He believes in the pillars of the People’s Party of Canada (PPC) and he wants to represent the people of Kings-Hants in Ottawa.
Matthew Southall said he became interested in the PPC soon after its formation was announced last year by leader Maxime Bernier, former Conservative Party MP and cabinet minister. Southall said he was “rather upset” with how the Conservative leadership vote went and was “very intrigued” by the PPC.
Southall attended a rally in Halifax and learned that Bernier was looking for candidates for the upcoming federal election. With candidates in at least 90 per cent of electoral districts, the PPC would be able to participate in national debates.

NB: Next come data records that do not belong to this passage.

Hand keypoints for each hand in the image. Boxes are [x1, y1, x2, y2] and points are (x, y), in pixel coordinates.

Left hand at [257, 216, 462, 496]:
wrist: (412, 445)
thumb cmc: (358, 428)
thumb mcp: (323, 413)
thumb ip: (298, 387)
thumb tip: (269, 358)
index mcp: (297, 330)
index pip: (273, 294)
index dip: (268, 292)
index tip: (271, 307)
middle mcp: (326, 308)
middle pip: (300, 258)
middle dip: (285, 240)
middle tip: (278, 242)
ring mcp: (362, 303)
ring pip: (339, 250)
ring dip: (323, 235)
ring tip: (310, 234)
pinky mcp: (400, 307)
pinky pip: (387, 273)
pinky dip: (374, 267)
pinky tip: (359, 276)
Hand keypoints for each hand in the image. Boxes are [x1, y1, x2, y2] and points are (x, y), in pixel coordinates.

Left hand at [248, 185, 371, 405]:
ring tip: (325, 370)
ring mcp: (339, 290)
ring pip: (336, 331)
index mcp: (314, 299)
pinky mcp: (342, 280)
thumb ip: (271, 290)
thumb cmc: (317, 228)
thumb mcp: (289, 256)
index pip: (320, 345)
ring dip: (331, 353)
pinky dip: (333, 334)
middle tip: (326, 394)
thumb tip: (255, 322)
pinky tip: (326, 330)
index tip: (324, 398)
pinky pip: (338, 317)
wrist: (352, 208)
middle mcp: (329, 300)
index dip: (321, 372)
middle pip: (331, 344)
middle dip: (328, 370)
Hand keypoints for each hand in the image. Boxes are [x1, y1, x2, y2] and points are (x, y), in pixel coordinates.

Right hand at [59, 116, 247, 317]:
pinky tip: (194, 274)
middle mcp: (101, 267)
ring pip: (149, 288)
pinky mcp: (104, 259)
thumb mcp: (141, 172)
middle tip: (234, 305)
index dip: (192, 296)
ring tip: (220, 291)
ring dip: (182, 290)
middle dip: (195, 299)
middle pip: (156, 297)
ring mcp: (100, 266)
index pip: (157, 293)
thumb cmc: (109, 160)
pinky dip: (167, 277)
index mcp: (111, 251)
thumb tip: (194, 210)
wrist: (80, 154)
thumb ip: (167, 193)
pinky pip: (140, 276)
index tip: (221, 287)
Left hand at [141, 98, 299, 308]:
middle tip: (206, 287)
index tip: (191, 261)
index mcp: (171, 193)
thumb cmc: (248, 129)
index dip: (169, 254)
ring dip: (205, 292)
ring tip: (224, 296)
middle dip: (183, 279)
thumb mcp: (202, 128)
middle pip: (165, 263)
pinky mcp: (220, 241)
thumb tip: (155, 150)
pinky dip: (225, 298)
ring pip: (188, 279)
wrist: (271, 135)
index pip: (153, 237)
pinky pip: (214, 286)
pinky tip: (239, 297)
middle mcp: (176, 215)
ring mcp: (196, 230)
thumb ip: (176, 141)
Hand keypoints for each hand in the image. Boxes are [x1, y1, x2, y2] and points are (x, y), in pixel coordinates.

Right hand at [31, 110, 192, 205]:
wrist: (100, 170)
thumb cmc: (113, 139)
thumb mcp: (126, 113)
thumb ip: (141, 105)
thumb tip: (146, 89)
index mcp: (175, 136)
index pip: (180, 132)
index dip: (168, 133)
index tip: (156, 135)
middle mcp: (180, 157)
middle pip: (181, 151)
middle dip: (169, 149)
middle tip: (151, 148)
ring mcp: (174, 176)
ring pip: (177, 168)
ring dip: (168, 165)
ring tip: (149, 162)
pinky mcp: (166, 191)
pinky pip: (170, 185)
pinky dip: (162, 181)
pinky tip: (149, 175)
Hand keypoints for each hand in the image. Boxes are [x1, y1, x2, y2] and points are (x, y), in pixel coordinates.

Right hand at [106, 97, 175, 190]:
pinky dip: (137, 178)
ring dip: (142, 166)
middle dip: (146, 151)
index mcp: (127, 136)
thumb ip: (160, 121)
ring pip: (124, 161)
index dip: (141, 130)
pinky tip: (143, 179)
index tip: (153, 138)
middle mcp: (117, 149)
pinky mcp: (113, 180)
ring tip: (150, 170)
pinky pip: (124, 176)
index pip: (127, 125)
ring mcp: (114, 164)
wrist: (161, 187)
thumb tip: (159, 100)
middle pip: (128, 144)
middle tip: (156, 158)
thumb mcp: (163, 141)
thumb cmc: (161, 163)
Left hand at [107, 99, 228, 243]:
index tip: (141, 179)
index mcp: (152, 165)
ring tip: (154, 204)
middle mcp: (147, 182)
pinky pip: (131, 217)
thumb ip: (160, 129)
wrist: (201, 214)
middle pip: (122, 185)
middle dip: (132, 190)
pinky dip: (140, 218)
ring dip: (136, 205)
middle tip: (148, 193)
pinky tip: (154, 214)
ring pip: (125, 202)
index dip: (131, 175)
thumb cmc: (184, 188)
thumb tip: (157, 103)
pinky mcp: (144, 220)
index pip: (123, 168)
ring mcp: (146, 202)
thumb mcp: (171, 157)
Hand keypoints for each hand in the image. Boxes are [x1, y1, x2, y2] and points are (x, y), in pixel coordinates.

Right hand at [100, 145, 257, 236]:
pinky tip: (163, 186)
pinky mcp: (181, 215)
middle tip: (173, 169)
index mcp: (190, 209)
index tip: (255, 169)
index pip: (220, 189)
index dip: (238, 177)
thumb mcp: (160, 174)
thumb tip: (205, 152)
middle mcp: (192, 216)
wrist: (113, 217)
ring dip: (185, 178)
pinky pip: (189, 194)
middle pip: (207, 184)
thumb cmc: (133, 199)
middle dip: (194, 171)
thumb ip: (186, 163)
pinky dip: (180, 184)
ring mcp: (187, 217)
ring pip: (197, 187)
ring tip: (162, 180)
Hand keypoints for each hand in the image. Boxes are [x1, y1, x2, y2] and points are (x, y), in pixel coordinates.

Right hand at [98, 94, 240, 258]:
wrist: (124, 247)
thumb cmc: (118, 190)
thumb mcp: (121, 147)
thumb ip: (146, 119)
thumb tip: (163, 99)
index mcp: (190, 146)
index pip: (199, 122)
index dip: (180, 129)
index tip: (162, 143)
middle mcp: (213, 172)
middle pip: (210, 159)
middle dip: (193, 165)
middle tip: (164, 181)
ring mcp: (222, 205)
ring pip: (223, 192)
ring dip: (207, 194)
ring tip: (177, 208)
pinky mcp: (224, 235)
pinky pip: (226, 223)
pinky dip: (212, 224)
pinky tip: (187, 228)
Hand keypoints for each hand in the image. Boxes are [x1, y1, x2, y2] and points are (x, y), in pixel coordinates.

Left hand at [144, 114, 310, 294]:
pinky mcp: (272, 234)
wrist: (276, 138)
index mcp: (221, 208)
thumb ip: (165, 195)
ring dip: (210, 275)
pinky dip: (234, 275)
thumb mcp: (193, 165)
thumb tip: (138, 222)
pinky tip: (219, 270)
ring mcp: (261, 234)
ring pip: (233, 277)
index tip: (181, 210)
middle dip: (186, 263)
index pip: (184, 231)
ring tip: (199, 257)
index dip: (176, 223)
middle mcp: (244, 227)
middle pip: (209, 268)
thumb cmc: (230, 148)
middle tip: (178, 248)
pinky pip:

“Being a freedom of speech advocate, I obviously saw the importance and urgency of this,” Southall said.
He first agreed to work as a communications person for the party’s Kings-Hants electoral district association. After a few meetings, it was decided that Southall would be a strong voice for the PPC in Kings-Hants and he was acclaimed as the candidate.
Southall said the PPC is not as focused on the left-right political spectrum as Canada’s long-established parties. In many ways, he sees the Conservatives, Liberals and NDP as similar.
“I think in many of those ways, you find them under the umbrella of authoritarianism,” Southall said. “We more so advocate for libertarianism, where people can actually be free to live the lives that they want to and be respected to have those freedoms while not forcing their way of life on others.”
He said that everyone’s opinion should be voiced and not suppressed. It’s about individualism and the party’s pillars: freedom, fairness, personal responsibility and respect.
Southall said the ability to discuss difficult topics without necessarily having to follow a “strict party line” or adhere to certain points makes him feel he is “less of a puppet” as a candidate.
If the PPC is elected, Southall said, “smashing the PC (political correctness) culture tidal wave that has swept over Canada would be a huge achievement.” He believes allowing a two-tiered health care system would be “a momentous achievement.”
Southall would also welcome the removal of Bill C-16 in favour of a move toward “actual freedom of speech.” Known as Canada’s gender identity rights bill, the legislation amends the Canadian Human Rights Act and the Criminal Code.
Southall supports the “shrinking of government” and allowing provinces to focus on what matters to them instead of being “dictated” to by the federal government.
Southall attended Memorial University for three years, studying geography and business and working toward a regional development certificate. With two more years to go and not wanting to go any further in debt, Southall left school after running short on funds.
The 28-year-old currently resides in Chester Basin but he grew up in Kentville, where his parents still reside. The oldest of three children, Southall has a girlfriend, Michelle, and they hope to get married and start a family in a few years.
Southall plans to someday buy a home on a lake somewhere in Kings or Hants county. The Bell Aliant technician is currently saving money with this goal in mind.
During his time with Bell Aliant, Southall has served as Occupational Health and Safety chairman, shop steward and Unit 6 chairman for Unifor 2289. One accomplishment he is particularly proud of is his motion to start the first mental health committee in Unifor 2289, and his anticipated participation in the future of local mental health initiatives.